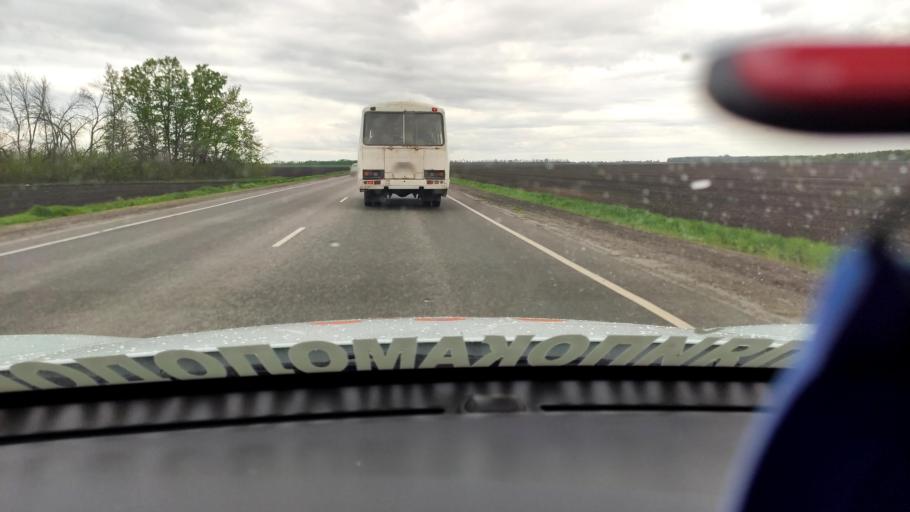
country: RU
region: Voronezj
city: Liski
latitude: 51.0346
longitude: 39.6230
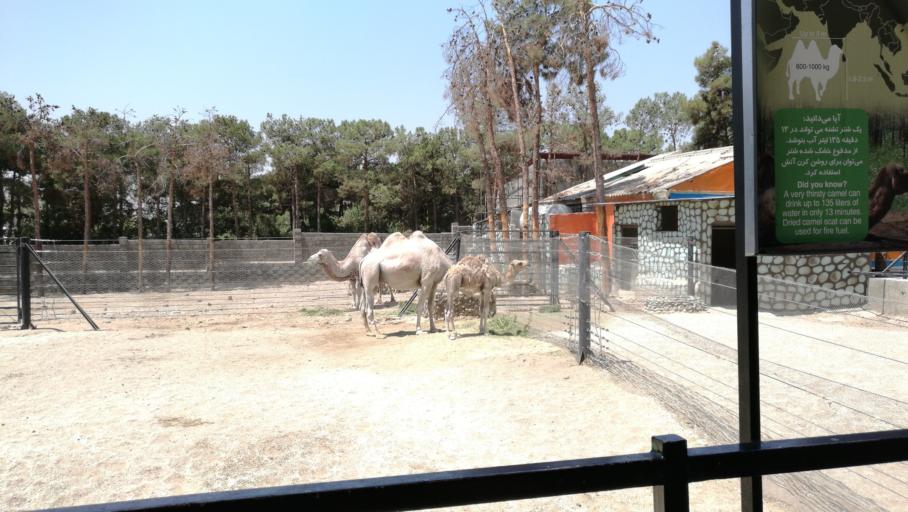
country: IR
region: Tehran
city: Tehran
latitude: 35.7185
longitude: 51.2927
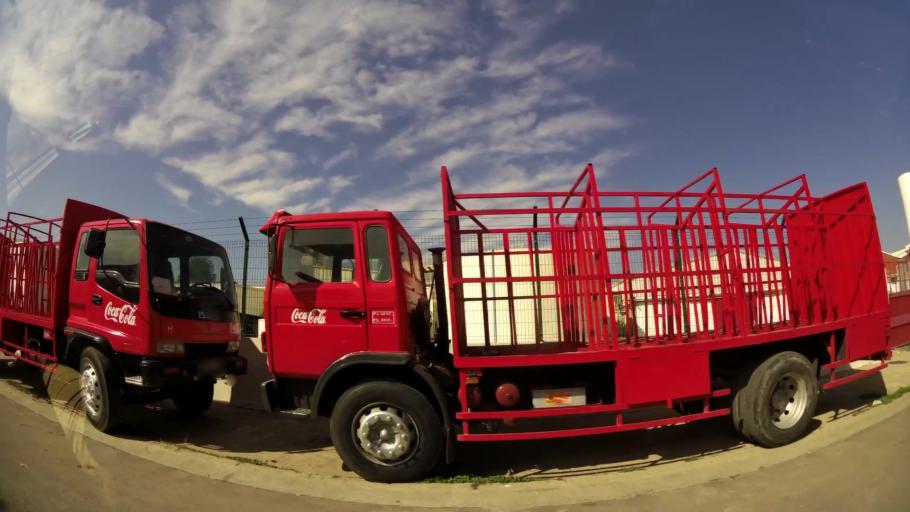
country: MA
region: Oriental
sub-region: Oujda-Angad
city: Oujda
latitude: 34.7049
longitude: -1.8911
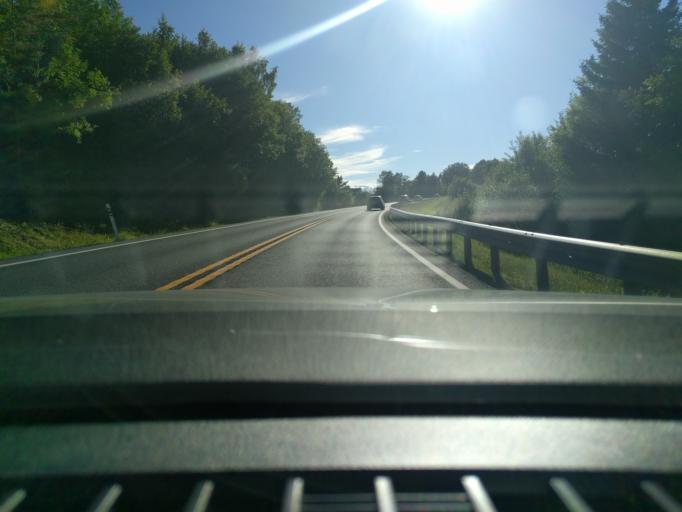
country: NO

□ □ □ □

(Instructions to follow) Write out every row above line for line, with no changes, and leave the pictures out.

(Solved problem)
country: RU
region: Voronezj
city: Liski
latitude: 51.0346
longitude: 39.6230
country: IR
region: Tehran
city: Tehran
latitude: 35.7185
longitude: 51.2927
country: MA
region: Oriental
sub-region: Oujda-Angad
city: Oujda
latitude: 34.7049
longitude: -1.8911
country: NO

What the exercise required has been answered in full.